# Problem statement
Return every line of the listing below verbatim, omitting the pictures from your answer.

Dataset excerpts:
↓

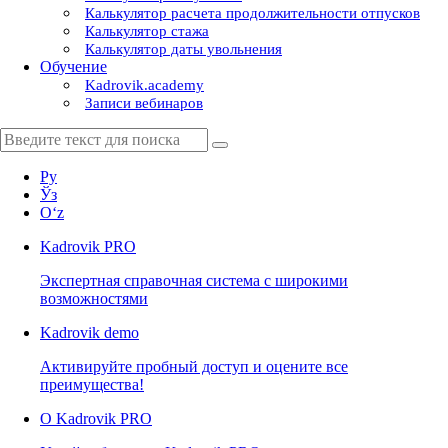
Калькулятор расчета продолжительности отпусков
Калькулятор стажа
Калькулятор даты увольнения
Обучение
Kadrovik.academy
Записи вебинаров
Ру
Ўз
Oʻz
Kadrovik
PRO
Экспертная справочная система с широкими
возможностями
Kadrovik
demo
Активируйте пробный доступ и оцените все
преимущества!
О Kadrovik PRO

↑

# Solution
Калькулятор расчета продолжительности отпусков
Калькулятор стажа
Калькулятор даты увольнения
Обучение
Kadrovik.academy
Записи вебинаров
Ру
Ўз
Oʻz
Kadrovik
PRO
Экспертная справочная система с широкими
возможностями
Kadrovik
demo
Активируйте пробный доступ и оцените все
преимущества!
О Kadrovik PRO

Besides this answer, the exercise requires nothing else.